Nous pourrions penser qu’aujourd’hui le respect des droits les plus basiques, tels que ceux de la défense, ou tout simplement le respect de la dignité humaine, inscrits par ailleurs dans la Constitution, étaient chose acquise.
Nous nous demandons pourquoi l’on nous présente aujourd’hui la présence de l’avocat comme étant « révolutionnaire »... C’est un peu exagéré !
La règle communautaire du droit à un procès équitable, inscrite à l’article 6, paragraphe 1, de la Convention européenne de sauvegarde des droits de l’homme et des libertés fondamentales, et à partir de laquelle la jurisprudence communautaire a déduit un certain nombre de principes de droit visant à garantir l’équité de la procédure, implique de toute évidence le droit d’être assisté par un avocat.
Ainsi, dans l’arrêt Dayanan contre Turquie, la Cour européenne des droits de l’homme souligne que « l’équité de la procédure requiert que l’accusé puisse obtenir toute la vaste gamme d’interventions qui sont propres au conseil. À cet égard, la discussion de l’affaire, l’organisation de la défense, la recherche des preuves favorables à l’accusé, la préparation des interrogatoires, le soutien de l’accusé en détresse et le contrôle des conditions de détention sont des éléments fondamentaux de la défense que l’avocat doit librement exercer ». Autrement dit, le travail de l’avocat doit se faire dans des conditions qui lui permettent de véritablement préparer sa défense et de préparer les interrogatoires avec la personne gardée à vue.
On est, aujourd’hui, bien loin du compte.
Nous n’avons de cesse de répéter que le texte du Gouvernement reste bien en deçà de ce qu’il devrait être pour garantir le droit à une assistance effective, telle que la souhaitaient le Conseil constitutionnel et la Cour de cassation. Dans l’arrêt Sahraoui rendu par la Cour de cassation, le juge effectue une distinction claire entre la présence de l’avocat et l’assistance de l’avocat en statuant sur la base de l’article 6 de la Convention européenne de sauvegarde des droits de l’homme et des libertés fondamentales. Vous en faites, pour votre part, une interprétation restrictive !
En tout état de cause, le texte aurait dû être modifié afin de garantir à la personne gardée à vue, pendant la durée entière de la mesure, le droit à l’assistance effective d’un avocat, qui comprend le droit de s’entretenir en privé, la présence aux auditions avec la possibilité de poser des questions et la possibilité d’avoir accès aux pièces du dossier au fur et à mesure de sa constitution.
Comme l’a rappelé la Commission nationale consultative des droits de l’homme, la CNCDH, dans son avis rendu le 6 janvier 2011 sur ce projet de loi, l’avocat est plus souvent un vecteur d’apaisement et de sérénité, à condition qu’il ne soit pas cantonné à un rôle de surveillant privé de réels moyens de jouer son rôle primordial dans la garantie des droits de la défense !
Il convient également d’appréhender les besoins des barreaux, qui ne disposent ni des délais ni des subsides nécessaires à leur réorganisation à court terme.
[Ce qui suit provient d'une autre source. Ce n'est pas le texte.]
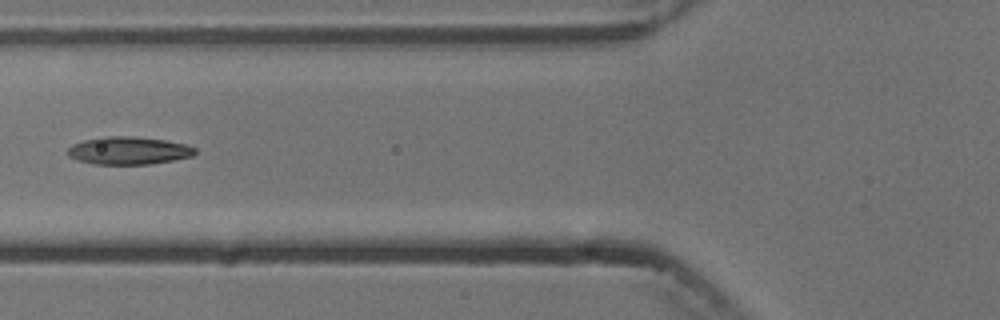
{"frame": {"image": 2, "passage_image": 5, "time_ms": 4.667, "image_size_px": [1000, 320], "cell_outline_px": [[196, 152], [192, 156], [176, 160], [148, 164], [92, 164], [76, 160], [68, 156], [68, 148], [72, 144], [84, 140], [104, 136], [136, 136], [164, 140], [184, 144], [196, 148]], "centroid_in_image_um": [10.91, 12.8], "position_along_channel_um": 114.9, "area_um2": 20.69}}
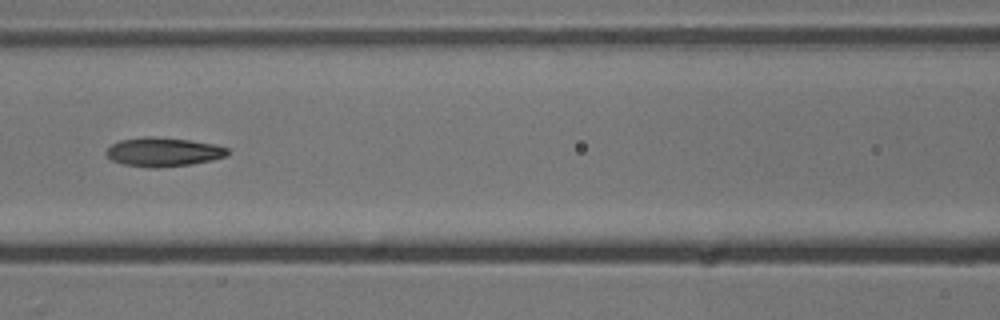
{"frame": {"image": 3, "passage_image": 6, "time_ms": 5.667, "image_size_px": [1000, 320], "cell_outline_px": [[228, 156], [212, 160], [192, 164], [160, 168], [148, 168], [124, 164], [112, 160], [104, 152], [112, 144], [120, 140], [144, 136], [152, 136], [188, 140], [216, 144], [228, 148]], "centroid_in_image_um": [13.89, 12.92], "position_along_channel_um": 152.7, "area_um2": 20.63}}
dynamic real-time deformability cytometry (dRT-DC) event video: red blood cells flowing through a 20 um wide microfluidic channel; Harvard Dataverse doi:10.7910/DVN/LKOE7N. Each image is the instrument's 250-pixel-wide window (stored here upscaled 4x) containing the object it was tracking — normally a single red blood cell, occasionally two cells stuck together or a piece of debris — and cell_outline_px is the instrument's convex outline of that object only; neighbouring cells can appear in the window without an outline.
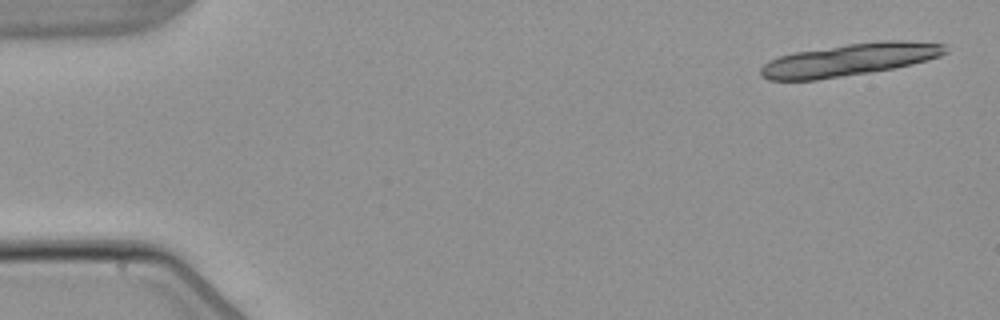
{"species": "common noctule bat (a hibernating species)", "species_latin": "Nyctalus noctula", "temperature_condition": "warm", "stored_images_in_passage": 5, "camera_frame_rate_fps": 3000, "um_per_image_px": 0.085, "animal": {"sex": "male", "body_mass_g": 21.5, "forearm_length_mm": 52.0}, "frame": {"image": 1, "passage_image": 1, "time_ms": 0.0, "image_size_px": [1000, 320], "cell_outline_px": [[948, 52], [940, 56], [912, 64], [892, 68], [868, 72], [816, 80], [768, 80], [760, 76], [760, 68], [764, 64], [780, 56], [796, 52], [848, 44], [884, 40], [904, 40], [944, 44]], "centroid_in_image_um": [72.22, 5.07], "position_along_channel_um": 12.8, "area_um2": 34.39}}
Rappelons également que, selon la CNCDH, pour que le droit à l’assistance d’un avocat en garde à vue soit effectif, les crédits alloués à l’aide juridictionnelle doivent être impérativement augmentés. Or les crédits alloués au service public de la justice ne cessent de s’amenuiser – nous avons d’ailleurs eu l’occasion d’en discuter lors de l’examen du projet de loi de finances pour 2011 – et sont réduits à une portion congrue.
Somme toute, l’impact de cette réforme sera très limité puisqu’elle ne prévoit pas les garanties inhérentes à l’exercice de ce droit à l’assistance effective d’un avocat. Les dispositions prévues à cet article ne sont que des expédients destinés à répondre aux injonctions européennes. Hélas, ces dispositions promettent, encore, un contentieux à venir.